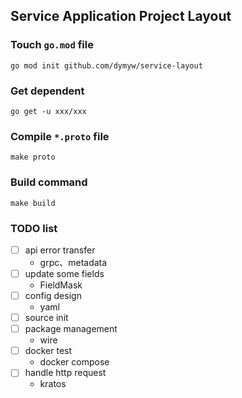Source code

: ## Service Application Project Layout

### Touch `go.mod` file

`go mod init github.com/dymyw/service-layout`

### Get dependent

`go get -u xxx/xxx`

### Compile `*.proto` file

`make proto`

### Build command

`make build`

### TODO list

- [ ] api error transfer
  - grpc、metadata
- [ ] update some fields
  - FieldMask
- [ ] config design
  - yaml
- [ ] source init
- [ ] package management
  - wire
- [ ] docker test
  - docker compose
- [ ] handle http request
    - kratos
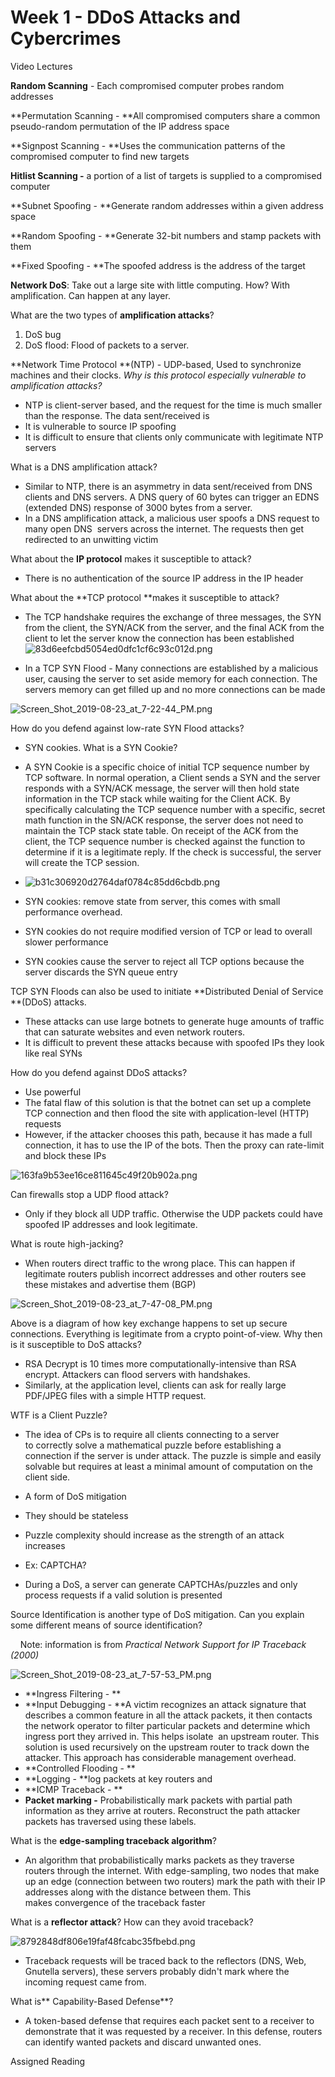 # Week 1 - DDoS Attacks and Cybercrimes

Video Lectures

**Random Scanning** - Each compromised computer probes random addresses

**Permutation Scanning - **All compromised computers share a common pseudo-random permutation of the IP address space

**Signpost Scanning - **Uses the communication patterns of the compromised computer to find new targets

**Hitlist Scanning -** a portion of a list of targets is supplied to a compromised computer

**Subnet Spoofing - **Generate random addresses within a given address space

**Random Spoofing - **Generate 32-bit numbers and stamp packets with them

**Fixed Spoofing - **The spoofed address is the address of the target

**Network DoS**: Take out a large site with little computing. How? With amplification. Can happen at any layer.

What are the two types of **amplification attacks**?

1. DoS bug
2. DoS flood: Flood of packets to a server.

**Network Time Protocol **(NTP) - UDP-based, Used to synchronize machines and their clocks. _Why is this protocol especially vulnerable to amplification attacks?_

* NTP is client-server based, and the request for the time is much smaller than the response. The data sent/received is 
* It is vulnerable to source IP spoofing
* It is difficult to ensure that clients only communicate with legitimate NTP servers

What is a DNS amplification attack?

* Similar to NTP, there is an asymmetry in data sent/received from DNS clients and DNS servers. A DNS query of 60 bytes can trigger an EDNS (extended DNS) response of 3000 bytes from a server.
* In a DNS amplification attack, a malicious user spoofs a DNS request to many open DNS  servers across the internet. The requests then get redirected to an unwitting victim

What about the **IP protocol** makes it susceptible to attack?

* There is no authentication of the source IP address in the IP header

What about the **TCP protocol **makes it susceptible to attack?

* The TCP handshake requires the exchange of three messages, the SYN from the client, the SYN/ACK from the server, and the final ACK from the client to let the server know the connection has been established![83d6eefcbd5054ed0dfc1cf6c93c012d.png](image/83d6eefcbd5054ed0dfc1cf6c93c012d.png)

* In a TCP SYN Flood - Many connections are established by a malicious user, causing the server to set aside memory for each connection. The servers memory can get filled up and no more connections can be made

![Screen_Shot_2019-08-23_at_7-22-44_PM.png](image/Screen_Shot_2019-08-23_at_7-22-44_PM.png)

How do you defend against low-rate SYN Flood attacks?

* SYN cookies. What is a SYN Cookie?
* A SYN Cookie is a specific choice of initial TCP sequence number by TCP software. In normal operation, a Client sends a SYN and the server responds with a SYN/ACK message, the server will then hold state information in the TCP stack while waiting for the Client ACK. By specifically calculating the TCP sequence number with a specific, secret math function in the SN/ACK response, the server does not need to maintain the TCP stack state table. On receipt of the ACK from the client, the TCP sequence number is checked against the function to determine if it is a legitimate reply. If the check is successful, the server will create the TCP session. 
* ![b31c306920d2764daf0784c85dd6cbdb.png](image/b31c306920d2764daf0784c85dd6cbdb.png)

* SYN cookies: remove state from server, this comes with small performance overhead.
* SYN cookies do not require modified version of TCP or lead to overall slower performance
* SYN cookies cause the server to reject all TCP options because the server discards the SYN queue entry

TCP SYN Floods can also be used to initiate **Distributed Denial of Service **(DDoS) attacks.

* These attacks can use large botnets to generate huge amounts of traffic that can saturate websites and even network routers.
* It is difficult to prevent these attacks because with spoofed IPs they look like real SYNs

How do you defend against DDoS attacks?

* Use powerful
* The fatal flaw of this solution is that the botnet can set up a complete TCP connection and then flood the site with application-level (HTTP) requests
* However, if the attacker chooses this path, because it has made a full connection, it has to use the IP of the bots. Then the proxy can rate-limit and block these IPs

![163fa9b53ee16ce811645c49f20b902a.png](image/163fa9b53ee16ce811645c49f20b902a.png)

Can firewalls stop a UDP flood attack?

* Only if they block all UDP traffic. Otherwise the UDP packets could have spoofed IP addresses and look legitimate.

What is route high-jacking?

* When routers direct traffic to the wrong place. This can happen if legitimate routers publish incorrect addresses and other routers see these mistakes and advertise them (BGP)

![Screen_Shot_2019-08-23_at_7-47-08_PM.png](image/Screen_Shot_2019-08-23_at_7-47-08_PM.png)

Above is a diagram of how key exchange happens to set up secure connections. Everything is legitimate from a crypto point-of-view. Why then is it susceptible to DoS attacks?

* RSA Decrypt is 10 times more computationally-intensive than RSA encrypt. Attackers can flood servers with handshakes.
* Similarly, at the application level, clients can ask for really large PDF/JPEG files with a simple HTTP request.

WTF is a Client Puzzle?

* The idea of CPs is to require all clients connecting to a server to correctly solve a mathematical puzzle before establishing a connection if the server is under attack. The puzzle is simple and easily solvable but requires at least a minimal amount of computation on the client side.

* A form of DoS mitigation
* They should be stateless
* Puzzle complexity should increase as the strength of an attack increases
* Ex: CAPTCHA?
* During a DoS, a server can generate CAPTCHAs/puzzles and only process requests if a valid solution is presented

Source Identification is another type of DoS mitigation. Can you explain some different means of source identification?

    Note: information is from _Practical Network Support for IP Traceback (2000)_

![Screen_Shot_2019-08-23_at_7-57-53_PM.png](image/Screen_Shot_2019-08-23_at_7-57-53_PM.png)

* **Ingress Filtering - **
* **Input Debugging - **A victim recognizes an attack signature that describes a common feature in all the attack packets, it then contacts the network operator to filter particular packets and determine which ingress port they arrived in. This helps isolate  an upstream router. This solution is used recursively on the upstream router to track down the attacker. This approach has considerable management overhead.
* **Controlled Flooding - **
* **Logging - **log packets at key routers and 
* **ICMP Traceback - **
* **Packet marking -** Probabilistically mark packets with partial path information as they arrive at routers. Reconstruct the path attacker packets has traversed using these labels.

What is the **edge-sampling traceback algorithm**?

* An algorithm that probabilistically marks packets as they traverse routers through the internet. With edge-sampling, two nodes that make up an edge (connection between two routers) mark the path with their IP addresses along with the distance between them. This makes convergence of the traceback faster

What is a **reflector attack**? How can they avoid traceback?

![8792848df806e19faf48fcabc35fbebd.png](image/8792848df806e19faf48fcabc35fbebd.png)

* Traceback requests will be traced back to the reflectors (DNS, Web, Gnutella servers), these servers probably didn't mark where the incoming request came from.

What is** Capability-Based Defense**?

* A token-based defense that requires each packet sent to a receiver to demonstrate that it was requested by a receiver. In this defense, routers can identify wanted packets and discard unwanted ones.

Assigned Reading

══════════════════════════════

What you have to do
In how many lines above does the word "victim" appear? Answer with only the number.

Exercise result
2